Requirements
Rewrite the passage of the spring-and-ramp problem from "The rock is now" to "looked like this.", changing "ramp" to "incline" throughout.

Text extract

+++

A spring is set to move along the surface of a frictionless ramp, which is tilted at an angle θ = 60 degrees away from horizontal. A rock of mass M = 5 kg is placed on a spring. As a result, the spring compresses, coming to rest a distance x = 3.875 cm along the ramp away from its original position.

What is the spring's force constant?

The rock is pushed down along the ramp an additional distance y = 29 cm. What is the spring's potential energy now?

The rock is now released, so that the spring flings it up along the ramp. The spring and rock lose contact when the rock reaches the spring's rest length. How far along the ramp beyond this release point does the rock slide? (You may assume that the ramp is large enough that the rock never reaches its top end).

The set-up looked like this.

Homework Equations



F=-k/x
SPE=(1/2)kx2
KE=(1/2)mv2
v2=vi2+2ax

The Attempt at a Solution



What is the spring's force constant?
x=0.03875m
Fg=(mg)/sinθ
k=((mg)/sinθ)/x=((5kg*9.8m/s2)/sin60°)/0.03875m≈1460 N/m
The program marked this wrong

What is the spring's potential energy now?

+++

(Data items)
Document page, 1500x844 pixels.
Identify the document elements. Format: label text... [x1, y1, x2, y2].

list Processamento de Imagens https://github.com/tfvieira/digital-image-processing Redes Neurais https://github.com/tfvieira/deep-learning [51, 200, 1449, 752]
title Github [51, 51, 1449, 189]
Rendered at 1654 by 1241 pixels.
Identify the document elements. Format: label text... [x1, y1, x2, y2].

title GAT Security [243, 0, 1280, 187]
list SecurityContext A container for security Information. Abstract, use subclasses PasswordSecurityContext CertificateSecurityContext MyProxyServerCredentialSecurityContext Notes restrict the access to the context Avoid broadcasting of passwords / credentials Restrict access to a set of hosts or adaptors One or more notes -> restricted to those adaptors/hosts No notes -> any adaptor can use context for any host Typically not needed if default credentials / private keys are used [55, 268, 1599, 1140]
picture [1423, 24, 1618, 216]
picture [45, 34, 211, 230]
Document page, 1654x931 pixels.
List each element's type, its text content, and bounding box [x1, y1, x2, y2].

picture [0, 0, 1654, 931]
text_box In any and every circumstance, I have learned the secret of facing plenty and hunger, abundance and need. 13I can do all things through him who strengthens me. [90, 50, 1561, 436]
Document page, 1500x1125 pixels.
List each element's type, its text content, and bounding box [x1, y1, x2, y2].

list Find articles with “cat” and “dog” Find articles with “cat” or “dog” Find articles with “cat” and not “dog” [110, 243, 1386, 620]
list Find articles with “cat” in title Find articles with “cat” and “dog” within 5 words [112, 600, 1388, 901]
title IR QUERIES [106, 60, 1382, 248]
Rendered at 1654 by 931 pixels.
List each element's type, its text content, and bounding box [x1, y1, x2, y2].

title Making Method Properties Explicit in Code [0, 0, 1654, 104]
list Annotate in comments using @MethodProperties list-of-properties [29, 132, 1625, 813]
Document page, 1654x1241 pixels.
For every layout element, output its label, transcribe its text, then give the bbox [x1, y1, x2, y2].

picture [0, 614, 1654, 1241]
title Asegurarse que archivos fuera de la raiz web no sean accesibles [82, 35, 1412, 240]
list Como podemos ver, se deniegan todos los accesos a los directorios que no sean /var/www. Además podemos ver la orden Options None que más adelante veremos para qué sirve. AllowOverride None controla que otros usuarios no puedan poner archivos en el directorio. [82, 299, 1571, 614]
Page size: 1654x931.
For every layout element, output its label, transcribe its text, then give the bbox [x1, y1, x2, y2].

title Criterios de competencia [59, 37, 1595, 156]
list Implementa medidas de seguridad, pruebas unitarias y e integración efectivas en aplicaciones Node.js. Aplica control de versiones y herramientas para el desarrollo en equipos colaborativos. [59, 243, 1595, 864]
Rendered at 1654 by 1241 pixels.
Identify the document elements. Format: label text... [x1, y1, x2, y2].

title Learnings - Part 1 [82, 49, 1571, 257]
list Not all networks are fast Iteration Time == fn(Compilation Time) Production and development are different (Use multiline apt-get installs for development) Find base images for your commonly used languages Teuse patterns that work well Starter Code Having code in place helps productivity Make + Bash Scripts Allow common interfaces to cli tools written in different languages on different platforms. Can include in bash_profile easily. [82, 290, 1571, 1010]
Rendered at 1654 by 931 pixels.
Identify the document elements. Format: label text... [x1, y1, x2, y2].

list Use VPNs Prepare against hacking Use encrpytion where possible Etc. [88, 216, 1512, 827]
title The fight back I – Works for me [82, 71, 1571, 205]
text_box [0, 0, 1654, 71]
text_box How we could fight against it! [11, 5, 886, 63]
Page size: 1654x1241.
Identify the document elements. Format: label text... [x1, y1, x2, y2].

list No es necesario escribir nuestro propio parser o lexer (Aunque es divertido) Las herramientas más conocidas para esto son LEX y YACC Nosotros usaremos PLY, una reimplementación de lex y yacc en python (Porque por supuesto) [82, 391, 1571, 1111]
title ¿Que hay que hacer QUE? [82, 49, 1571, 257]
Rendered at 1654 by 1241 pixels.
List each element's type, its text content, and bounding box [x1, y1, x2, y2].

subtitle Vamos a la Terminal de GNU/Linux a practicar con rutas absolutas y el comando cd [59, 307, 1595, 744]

+++

Output for this exercise
The rock is now released, so that the spring flings it up along the incline. The spring and rock lose contact when the rock reaches the spring's rest length. How far along the incline beyond this release point does the rock slide? (You may assume that the incline is large enough that the rock never reaches its top end).

The set-up looked like this.